Alabama Hyundai Plant Fined for Employing Children at 50+ Hours a Week

by Samuel Messidor

The Department of Labor has accused Hyundai, Smart Alabama (one of its parts suppliers), and a temp agency of “oppressive child labor” and has ordered the three to turn over “profits generated by this oppressive labor.” It is unclear how the DOL differentiates ill-gotten profits from rightfully exploited profits. Hyundai made $13.5 billion in pre-tax profits in 2023 according to the UAW, with their worldwide profit growing 54% that year.

The children worked for Hyundai by proxy, assembling auto parts at Smart Alabama, and were recruited by the ironically-named Best Practices Services temp agency.

The UAW announced in February they’ve reached the 30% union authorization signature threshold at Hyundai in Alabama, though they have yet to initiate a vote as the union generally shoots far above this mark to solidify support for unionizing. The union is seeking to organize over 150,000 unorganized autoworkers, mainly in the US South. In Alabama alone there are roughly 50,000 autoworkers.
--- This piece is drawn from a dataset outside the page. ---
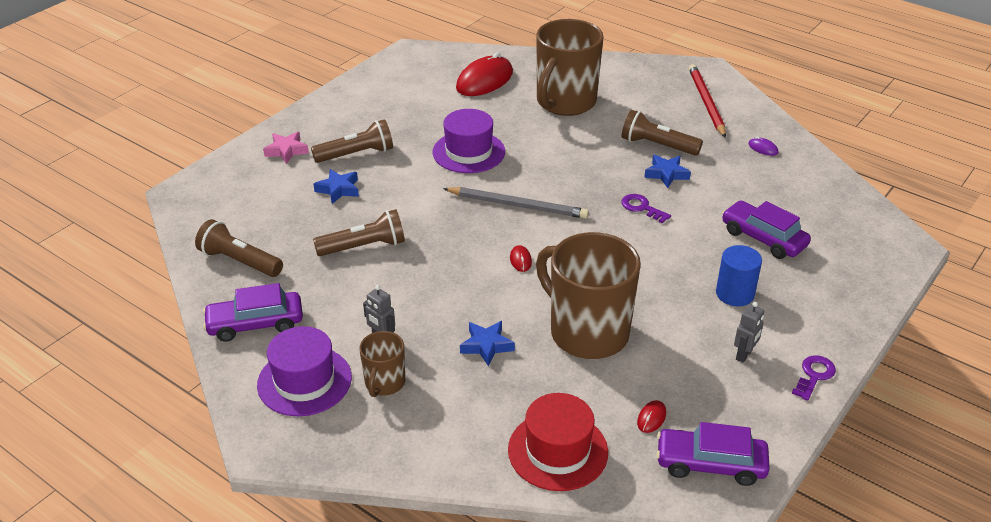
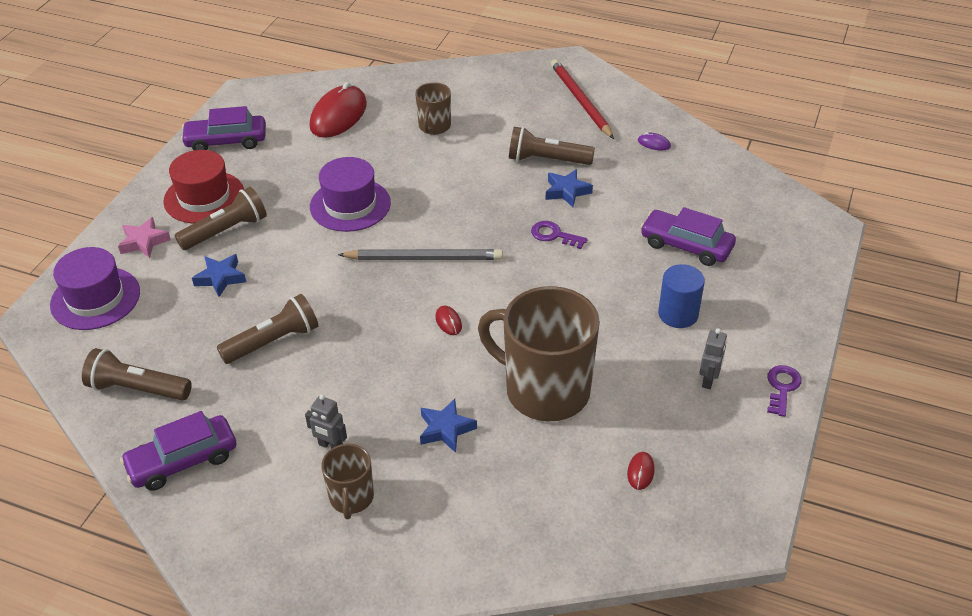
camera: 15 degrees left, 5 degrees up
(304, 381) = (262, 516): purple hat -> purple hat (95, 298)
(558, 451) = (559, 531): red hat -> red hat (204, 197)
(565, 102) = (434, 126): brown mug -> brown mug, size x0.49
(710, 464) = (714, 508): purple car -> purple car (226, 141)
A recent vote to unionize workers under UAW at a VW plant in Tennessee succeeded in breaking the anti-union seal in the South. The latest union vote at a Mercedes plant in Alabama failed, though the workers’ fight to get organized continues.

Alabama’s largest export, automobiles, has seen a massive boom since its beginnings in the 1990s, propelling the state among the top 5 auto-producers in the country. Southern states have been courting industrial capitalists over the last few decades, providing state bribes in the form of tax cuts and low-paid, non-unionized workers—what union activists call the “Alabama Discount.” Child labor and 50+ hour weeks—including mandatory weekend shifts and last minute schedule changes—are apparently part of the Discount.

Hyundai is fighting the lawsuit, saying it is unprecedented over-reach of the government agency to hold the corporation accountable for “the action of its suppliers”—in other words, for what the companies in the sway and the pay of the monopoly do.

US capitalists have been pushing to defend and expand their exploitation of child labor both in the US and internationally. Earlier this year, tech monopolies Apple, Alphabet Inc. (parent company of Google), Dell, Microsoft, and Tesla have successfully defended their rights to exploit child labor in the Democratic Republic of the Congo, with a US court deciding unanimously in favor of the monopolies by arguing that they bear no responsibility for the actions of their suppliers. The case was brought forward by former cobalt miners and lawyers representing child miners who died or suffered major injuries in mining operations in the DRC.

In the US, at least ten states have pushed to loosen child labor laws over the last few years, while in agriculture child labor is legal from the age of 12.